The Gospel account of the Visitation clearly presents the encounter as a foursome. When Mary greets Elizabeth, John the Baptist “leaps” in her womb for joy. Elizabeth clearly differentiates between “my womb” and “the baby,” and it is she who attributes agency to her son: “the infant in my womb leaped for joy.” In response to all those who deny the humanity of the unborn on the claim that they lack “agency,” Elizabeth—who, as the mother involved, should know—clearly declares that her boy’s movement is a happy reaction not just an involuntary movement.
The movement of a prenatal child in utero used to be called “quickening,” and you’re likely to hear about it a lot in the lead-up to the Supreme Court’s upcoming Dobbs abortion decision. In Anglo-American law, “quickening” was an important moment in the law, after which any injury to the unborn child was considered even more aggravated than before.
Why? Well, the female reproductive system was not well understood until the 19th century. This was not because of “patriarchy” or “misogyny.” It was because it was internal. In a pre-anesthetic age (ether was first used in surgery in 1846), the female reproductive tract in a living woman was not accessible. So, “quickening” was one sure sign that pregnancy was on course and advanced. This does not mean that the pre-quickening child did not count.
Quickening was the pre-19th century science to enable us to know when life was advancing. It is perhaps paradoxical that today’s advocates of abortion—who promote abortion for any reason up through birth without apology—don’t even want to rely on pre-19th century science to guide them, much less the clear insights into the life of the unborn that modern fetology and ultrasonography afford, science that makes it clear that life begins at conception.
Elizabeth also recognizes Mary as a mother, “the Mother of my Lord.” She recognizes Mary, centuries before Ephesus, as bearer of the Living God. Mary is not carrier of a clump of cells. Elizabeth declares that Mary carries, “my Lord.” She tells Mary that she and “the fruit of [her] womb” are blessed.
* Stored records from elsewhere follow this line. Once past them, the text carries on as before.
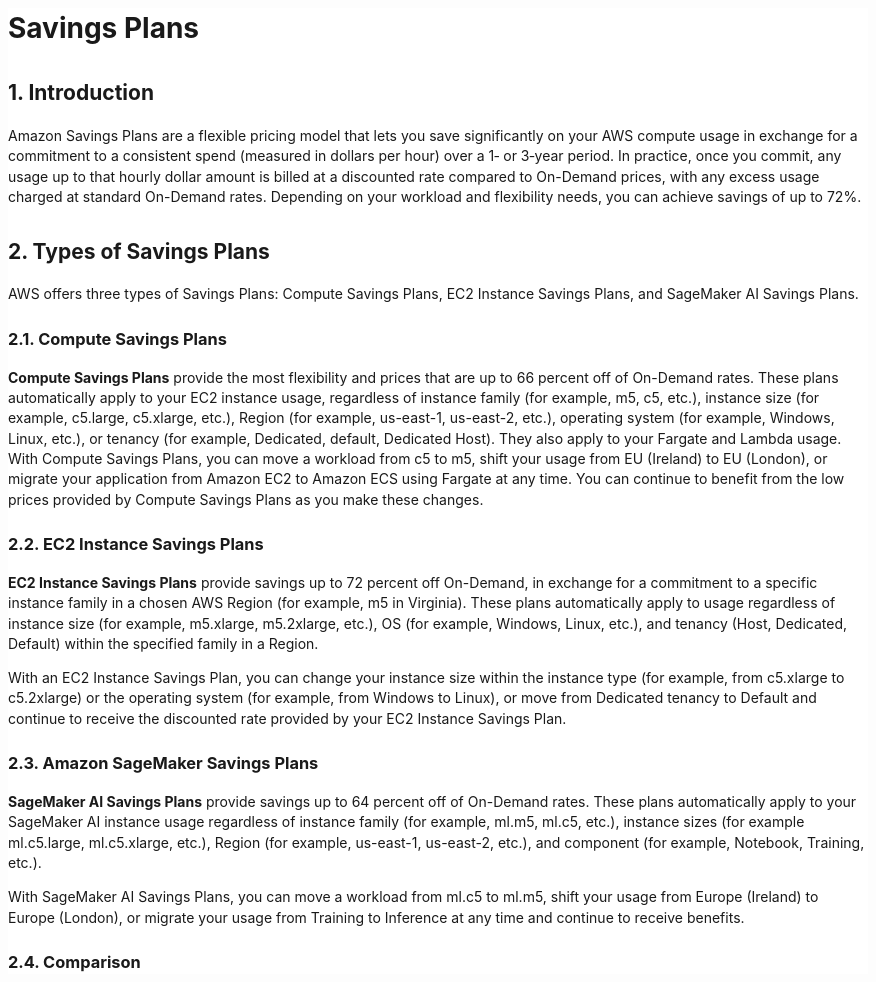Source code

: # Savings Plans

## 1. Introduction

Amazon Savings Plans are a flexible pricing model that lets you save significantly on your AWS compute usage in exchange for a commitment to a consistent spend (measured in dollars per hour) over a 1‑ or 3‑year period. In practice, once you commit, any usage up to that hourly dollar amount is billed at a discounted rate compared to On-Demand prices, with any excess usage charged at standard On-Demand rates. Depending on your workload and flexibility needs, you can achieve savings of up to 72%.

## 2. Types of Savings Plans

AWS offers three types of Savings Plans: Compute Savings Plans, EC2 Instance Savings Plans, and SageMaker AI Savings Plans.

### 2.1. Compute Savings Plans

**Compute Savings Plans** provide the most flexibility and prices that are up to 66 percent off of On-Demand rates. These plans automatically apply to your EC2 instance usage, regardless of instance family (for example, m5, c5, etc.), instance size (for example, c5.large, c5.xlarge, etc.), Region (for example, us-east-1, us-east-2, etc.), operating system (for example, Windows, Linux, etc.), or tenancy (for example, Dedicated, default, Dedicated Host). They also apply to your Fargate and Lambda usage. With Compute Savings Plans, you can move a workload from c5 to m5, shift your usage from EU (Ireland) to EU (London), or migrate your application from Amazon EC2 to Amazon ECS using Fargate at any time. You can continue to benefit from the low prices provided by Compute Savings Plans as you make these changes.
### 2.2. EC2 Instance Savings Plans

**EC2 Instance Savings Plans** provide savings up to 72 percent off On-Demand, in exchange for a commitment to a specific instance family in a chosen AWS Region (for example, m5 in Virginia). These plans automatically apply to usage regardless of instance size (for example, m5.xlarge, m5.2xlarge, etc.), OS (for example, Windows, Linux, etc.), and tenancy (Host, Dedicated, Default) within the specified family in a Region.

With an EC2 Instance Savings Plan, you can change your instance size within the instance type (for example, from c5.xlarge to c5.2xlarge) or the operating system (for example, from Windows to Linux), or move from Dedicated tenancy to Default and continue to receive the discounted rate provided by your EC2 Instance Savings Plan.
### 2.3. Amazon SageMaker Savings Plans

**SageMaker AI Savings Plans** provide savings up to 64 percent off of On-Demand rates. These plans automatically apply to your SageMaker AI instance usage regardless of instance family (for example, ml.m5, ml.c5, etc.), instance sizes (for example ml.c5.large, ml.c5.xlarge, etc.), Region (for example, us-east-1, us-east-2, etc.), and component (for example, Notebook, Training, etc.).

With SageMaker AI Savings Plans, you can move a workload from ml.c5 to ml.m5, shift your usage from Europe (Ireland) to Europe (London), or migrate your usage from Training to Inference at any time and continue to receive benefits.
### 2.4. Comparison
As abortion increasingly roils American public life, today’s Gospel refutes the false prophets within Christianity, and unfortunately even Catholicism, who claim that support for abortion and Christianity are compatible. As is clear from the Gospel, the simple acknowledgment of prenatal human life is not the invention of a pope or some ecclesiastic; it is presumed by one of the canonical Gospels that Christians believe to be divinely inspired.
So, something has to give: either your political choice or the Gospel of Luke. Putting it that bluntly exposes the lie of “devout Christians” who nevertheless advocate “choice.” Their position is simply incoherent in the light of the Visitation, which is a normative Christian mystery and not just a biblical story. As Elizabeth confesses, she who has come to visit her is already Theotokos—the God-bearer.
It’s too bad the U.S. Supreme Court has not scheduled today as an opinion issuance day to hand down rulings but only an order list day. For Christians, it would be a great day to overturn Roe.
[Image: Mural from the church of the Visitation in Ein Kerem, Jerusalem.]